### TEXT PASSAGE:

Now add inflation at, say, 6%. That ₹50,000 monthly budget could become ₹1.6 lakh in 20 years. And that’s why you need more than a “big enough” retirement corpus. You need a strategy that helps your income keep up with rising costs. Let’s look at some key risks which can erode your wealth.

Think ₹1 crore is enough? At 6% inflation, the real value of that corpus halves in 12 years. To counter the effects of inflation, you should keep a portion of savings invested in inflation-beating assets that invest in equity market. Unit-Linked Pension Plans are specifically designed to help you build a retirement corpus which helps generate guaranteed income after retirement.

These plans work best if you start investing early. A ULIP Pension Plan has two phases: Accumulation phase and payout phase. During working years, you accumulate a big corpus by investing regularly and earning market-linked returns on the investments. And when you retire, you can withdraw a certain portion (up to 60%) of corpus tax-free and also get regular guaranteed income from balance amount.

### DATASET EXCERPTS:

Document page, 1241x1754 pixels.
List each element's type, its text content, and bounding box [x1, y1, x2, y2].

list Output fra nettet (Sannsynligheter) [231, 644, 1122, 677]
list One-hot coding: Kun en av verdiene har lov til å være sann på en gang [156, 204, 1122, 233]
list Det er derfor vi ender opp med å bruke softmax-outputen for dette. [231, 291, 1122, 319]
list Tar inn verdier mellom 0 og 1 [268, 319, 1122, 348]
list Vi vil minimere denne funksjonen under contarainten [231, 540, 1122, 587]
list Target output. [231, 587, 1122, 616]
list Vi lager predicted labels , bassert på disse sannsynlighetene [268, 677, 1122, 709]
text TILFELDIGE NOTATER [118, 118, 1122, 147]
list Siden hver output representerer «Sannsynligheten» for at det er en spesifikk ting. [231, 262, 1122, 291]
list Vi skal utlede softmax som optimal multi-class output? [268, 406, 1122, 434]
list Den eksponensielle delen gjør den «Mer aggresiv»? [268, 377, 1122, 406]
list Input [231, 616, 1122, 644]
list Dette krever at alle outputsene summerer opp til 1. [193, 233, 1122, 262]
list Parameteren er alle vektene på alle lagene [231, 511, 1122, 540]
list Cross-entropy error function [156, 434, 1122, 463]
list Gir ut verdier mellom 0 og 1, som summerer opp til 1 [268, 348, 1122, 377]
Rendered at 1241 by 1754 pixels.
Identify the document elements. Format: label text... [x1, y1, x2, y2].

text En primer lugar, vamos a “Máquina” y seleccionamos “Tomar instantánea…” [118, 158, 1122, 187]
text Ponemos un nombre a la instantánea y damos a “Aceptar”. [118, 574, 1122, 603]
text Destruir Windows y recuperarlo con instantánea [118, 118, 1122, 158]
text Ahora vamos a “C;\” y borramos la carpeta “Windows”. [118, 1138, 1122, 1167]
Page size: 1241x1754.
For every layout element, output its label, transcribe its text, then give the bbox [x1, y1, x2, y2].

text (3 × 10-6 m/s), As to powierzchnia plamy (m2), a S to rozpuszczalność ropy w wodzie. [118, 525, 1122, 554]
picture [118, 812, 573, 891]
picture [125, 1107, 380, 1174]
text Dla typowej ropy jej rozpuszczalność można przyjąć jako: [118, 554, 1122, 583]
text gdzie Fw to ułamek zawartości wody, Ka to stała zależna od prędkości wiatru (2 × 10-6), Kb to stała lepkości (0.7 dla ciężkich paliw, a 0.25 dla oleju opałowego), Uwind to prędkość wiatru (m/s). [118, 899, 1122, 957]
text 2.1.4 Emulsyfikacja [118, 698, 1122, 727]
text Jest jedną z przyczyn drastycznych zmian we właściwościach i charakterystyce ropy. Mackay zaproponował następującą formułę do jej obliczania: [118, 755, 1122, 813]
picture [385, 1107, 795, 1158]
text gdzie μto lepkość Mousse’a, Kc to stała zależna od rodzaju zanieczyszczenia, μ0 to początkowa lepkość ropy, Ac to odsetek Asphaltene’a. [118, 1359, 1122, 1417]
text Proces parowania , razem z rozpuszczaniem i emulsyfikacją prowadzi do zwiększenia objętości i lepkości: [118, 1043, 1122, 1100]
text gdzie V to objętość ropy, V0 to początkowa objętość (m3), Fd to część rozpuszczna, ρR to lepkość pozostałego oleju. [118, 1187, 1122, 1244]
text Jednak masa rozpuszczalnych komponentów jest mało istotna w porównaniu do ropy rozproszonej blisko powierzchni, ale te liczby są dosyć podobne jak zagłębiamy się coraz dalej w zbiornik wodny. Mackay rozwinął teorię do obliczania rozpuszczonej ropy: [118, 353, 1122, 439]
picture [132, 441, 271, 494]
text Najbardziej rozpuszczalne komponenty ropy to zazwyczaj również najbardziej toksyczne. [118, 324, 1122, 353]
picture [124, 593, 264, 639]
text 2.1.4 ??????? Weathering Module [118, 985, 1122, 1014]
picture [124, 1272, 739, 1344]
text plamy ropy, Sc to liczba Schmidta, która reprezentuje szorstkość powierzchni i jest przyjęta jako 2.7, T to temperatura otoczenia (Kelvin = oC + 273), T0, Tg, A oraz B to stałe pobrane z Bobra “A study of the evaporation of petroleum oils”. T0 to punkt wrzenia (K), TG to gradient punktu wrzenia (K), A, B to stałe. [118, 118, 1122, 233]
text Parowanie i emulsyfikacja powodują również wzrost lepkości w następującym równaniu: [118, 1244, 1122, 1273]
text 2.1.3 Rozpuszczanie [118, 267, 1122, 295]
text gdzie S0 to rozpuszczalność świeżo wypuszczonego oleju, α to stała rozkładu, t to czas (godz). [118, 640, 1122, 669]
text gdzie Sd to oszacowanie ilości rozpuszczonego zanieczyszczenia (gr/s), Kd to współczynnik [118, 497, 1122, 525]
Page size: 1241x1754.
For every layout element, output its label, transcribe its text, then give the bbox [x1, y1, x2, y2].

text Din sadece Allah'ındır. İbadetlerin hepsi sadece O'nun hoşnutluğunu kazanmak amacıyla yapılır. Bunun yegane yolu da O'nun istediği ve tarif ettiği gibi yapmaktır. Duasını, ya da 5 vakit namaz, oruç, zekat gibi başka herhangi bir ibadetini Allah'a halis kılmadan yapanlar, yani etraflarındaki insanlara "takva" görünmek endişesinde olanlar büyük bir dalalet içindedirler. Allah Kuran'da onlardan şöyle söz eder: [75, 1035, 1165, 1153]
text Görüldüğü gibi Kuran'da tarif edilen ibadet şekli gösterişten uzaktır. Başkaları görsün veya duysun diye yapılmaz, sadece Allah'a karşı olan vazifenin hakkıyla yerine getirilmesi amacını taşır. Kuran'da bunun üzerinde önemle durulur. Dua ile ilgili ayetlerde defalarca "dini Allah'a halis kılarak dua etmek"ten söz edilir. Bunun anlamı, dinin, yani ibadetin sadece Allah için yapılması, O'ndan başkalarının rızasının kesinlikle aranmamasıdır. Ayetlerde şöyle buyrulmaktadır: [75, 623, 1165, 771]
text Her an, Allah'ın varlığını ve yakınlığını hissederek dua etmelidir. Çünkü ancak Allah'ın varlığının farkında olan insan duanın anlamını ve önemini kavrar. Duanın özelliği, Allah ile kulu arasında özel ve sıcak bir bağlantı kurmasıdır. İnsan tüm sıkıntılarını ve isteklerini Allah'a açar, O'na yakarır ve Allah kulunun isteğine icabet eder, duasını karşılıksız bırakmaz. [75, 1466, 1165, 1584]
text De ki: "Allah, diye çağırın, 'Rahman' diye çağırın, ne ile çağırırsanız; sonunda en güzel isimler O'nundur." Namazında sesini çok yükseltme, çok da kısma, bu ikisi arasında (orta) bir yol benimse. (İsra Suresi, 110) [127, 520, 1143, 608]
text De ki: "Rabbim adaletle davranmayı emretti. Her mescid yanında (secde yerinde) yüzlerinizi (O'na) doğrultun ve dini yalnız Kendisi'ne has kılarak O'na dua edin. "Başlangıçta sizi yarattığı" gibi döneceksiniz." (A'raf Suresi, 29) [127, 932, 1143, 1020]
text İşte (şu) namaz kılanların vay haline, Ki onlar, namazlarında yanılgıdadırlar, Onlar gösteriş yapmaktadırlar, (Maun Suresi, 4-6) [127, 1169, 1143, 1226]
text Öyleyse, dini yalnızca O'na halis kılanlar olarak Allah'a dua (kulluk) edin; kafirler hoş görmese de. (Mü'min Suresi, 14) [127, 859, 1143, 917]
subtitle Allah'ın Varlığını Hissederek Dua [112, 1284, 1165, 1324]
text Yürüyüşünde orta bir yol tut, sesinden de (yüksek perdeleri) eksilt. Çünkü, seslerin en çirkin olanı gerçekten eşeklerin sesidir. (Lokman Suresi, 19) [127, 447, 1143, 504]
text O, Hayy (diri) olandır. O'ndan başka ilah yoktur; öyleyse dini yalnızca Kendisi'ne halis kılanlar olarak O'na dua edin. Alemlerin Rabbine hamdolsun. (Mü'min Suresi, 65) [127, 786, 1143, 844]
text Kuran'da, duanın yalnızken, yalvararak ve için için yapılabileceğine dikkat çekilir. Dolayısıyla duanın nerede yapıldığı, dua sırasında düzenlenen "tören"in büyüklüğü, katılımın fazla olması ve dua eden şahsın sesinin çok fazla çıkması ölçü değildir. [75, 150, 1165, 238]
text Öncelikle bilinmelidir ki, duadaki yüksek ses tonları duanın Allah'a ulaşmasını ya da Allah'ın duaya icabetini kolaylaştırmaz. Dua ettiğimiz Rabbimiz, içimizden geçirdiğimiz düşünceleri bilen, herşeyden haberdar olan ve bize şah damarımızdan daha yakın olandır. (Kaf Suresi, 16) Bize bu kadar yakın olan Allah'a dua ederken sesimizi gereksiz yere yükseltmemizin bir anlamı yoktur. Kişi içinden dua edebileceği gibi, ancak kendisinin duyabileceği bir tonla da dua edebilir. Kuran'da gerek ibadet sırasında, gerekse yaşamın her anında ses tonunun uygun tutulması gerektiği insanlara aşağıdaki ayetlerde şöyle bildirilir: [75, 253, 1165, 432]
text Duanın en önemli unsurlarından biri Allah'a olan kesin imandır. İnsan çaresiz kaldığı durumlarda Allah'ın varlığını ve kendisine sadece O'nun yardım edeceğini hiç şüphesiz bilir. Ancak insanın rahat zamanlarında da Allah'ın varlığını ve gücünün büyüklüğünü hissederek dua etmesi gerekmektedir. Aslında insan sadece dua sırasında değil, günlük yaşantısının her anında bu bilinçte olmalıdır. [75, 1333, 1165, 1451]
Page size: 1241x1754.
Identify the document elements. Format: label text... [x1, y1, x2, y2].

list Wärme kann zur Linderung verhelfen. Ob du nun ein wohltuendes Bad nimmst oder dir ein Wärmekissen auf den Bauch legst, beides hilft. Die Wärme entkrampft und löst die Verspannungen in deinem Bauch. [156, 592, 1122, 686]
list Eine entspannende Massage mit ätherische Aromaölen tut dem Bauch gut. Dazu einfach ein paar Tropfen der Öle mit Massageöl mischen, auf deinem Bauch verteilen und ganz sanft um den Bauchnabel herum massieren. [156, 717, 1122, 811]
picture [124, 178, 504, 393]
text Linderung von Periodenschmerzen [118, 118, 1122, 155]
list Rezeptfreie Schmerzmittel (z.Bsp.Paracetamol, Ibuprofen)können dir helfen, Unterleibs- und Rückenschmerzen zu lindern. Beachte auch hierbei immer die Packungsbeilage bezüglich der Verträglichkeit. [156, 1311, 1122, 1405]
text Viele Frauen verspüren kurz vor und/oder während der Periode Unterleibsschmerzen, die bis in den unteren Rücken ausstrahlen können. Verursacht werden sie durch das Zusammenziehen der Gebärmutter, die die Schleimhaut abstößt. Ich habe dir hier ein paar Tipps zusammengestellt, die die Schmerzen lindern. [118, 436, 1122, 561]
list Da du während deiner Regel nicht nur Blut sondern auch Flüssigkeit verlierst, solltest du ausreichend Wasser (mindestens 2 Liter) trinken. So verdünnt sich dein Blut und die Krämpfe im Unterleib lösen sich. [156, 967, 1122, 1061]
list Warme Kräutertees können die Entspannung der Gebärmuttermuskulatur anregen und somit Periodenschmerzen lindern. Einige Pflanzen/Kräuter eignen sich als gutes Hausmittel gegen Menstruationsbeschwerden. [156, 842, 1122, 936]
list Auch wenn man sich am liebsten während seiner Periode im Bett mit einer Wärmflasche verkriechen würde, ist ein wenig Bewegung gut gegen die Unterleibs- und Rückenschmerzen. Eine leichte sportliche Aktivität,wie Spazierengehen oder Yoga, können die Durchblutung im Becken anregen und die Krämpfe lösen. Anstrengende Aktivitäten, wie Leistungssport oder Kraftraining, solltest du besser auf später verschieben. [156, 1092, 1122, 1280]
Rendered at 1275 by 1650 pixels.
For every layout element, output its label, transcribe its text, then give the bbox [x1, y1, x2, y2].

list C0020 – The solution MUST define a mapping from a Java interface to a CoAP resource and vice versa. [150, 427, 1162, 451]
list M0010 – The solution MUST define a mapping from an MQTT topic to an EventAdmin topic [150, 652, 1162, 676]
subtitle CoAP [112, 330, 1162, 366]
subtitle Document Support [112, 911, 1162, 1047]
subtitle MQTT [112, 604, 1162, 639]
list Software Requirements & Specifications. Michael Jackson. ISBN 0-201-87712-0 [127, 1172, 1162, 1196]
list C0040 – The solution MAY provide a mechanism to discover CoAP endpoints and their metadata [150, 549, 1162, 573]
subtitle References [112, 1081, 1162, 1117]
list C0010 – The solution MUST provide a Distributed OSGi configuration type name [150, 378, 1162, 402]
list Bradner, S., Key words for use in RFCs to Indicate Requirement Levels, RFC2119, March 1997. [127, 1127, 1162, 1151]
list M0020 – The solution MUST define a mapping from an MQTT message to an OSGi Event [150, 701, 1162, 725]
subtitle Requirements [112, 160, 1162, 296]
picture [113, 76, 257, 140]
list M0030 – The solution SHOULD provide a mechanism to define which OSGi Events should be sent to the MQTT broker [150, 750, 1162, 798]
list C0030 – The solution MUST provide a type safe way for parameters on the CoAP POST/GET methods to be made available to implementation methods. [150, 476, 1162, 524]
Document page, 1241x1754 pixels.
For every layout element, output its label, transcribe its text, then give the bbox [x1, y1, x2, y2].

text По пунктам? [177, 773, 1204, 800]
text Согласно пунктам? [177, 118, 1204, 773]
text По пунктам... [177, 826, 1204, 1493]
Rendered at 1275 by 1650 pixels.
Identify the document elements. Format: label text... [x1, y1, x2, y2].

### EXERCISES:
1) Rewrite the paragraph of the retirement-planning passage that begins "These plans work best" as a short bulleted list that keeps its main facts.
2) Reproduce, word for word, the part of the retirement-planning passage between "Think ₹1 crore" and "income after retirement.", inclusive.

### YOUR WRITTEN ANSWERS:
1)
- The plans work best when investing starts early.
- A ULIP Pension Plan has two phases: accumulation and payout.
- Accumulation: during working years, regular investing and market-linked returns build a big corpus.
- Payout: at retirement, up to 60% of the corpus can be withdrawn tax-free, and the balance provides regular guaranteed income.

2)
Think ₹1 crore is enough? At 6% inflation, the real value of that corpus halves in 12 years. To counter the effects of inflation, you should keep a portion of savings invested in inflation-beating assets that invest in equity market. Unit-Linked Pension Plans are specifically designed to help you build a retirement corpus which helps generate guaranteed income after retirement.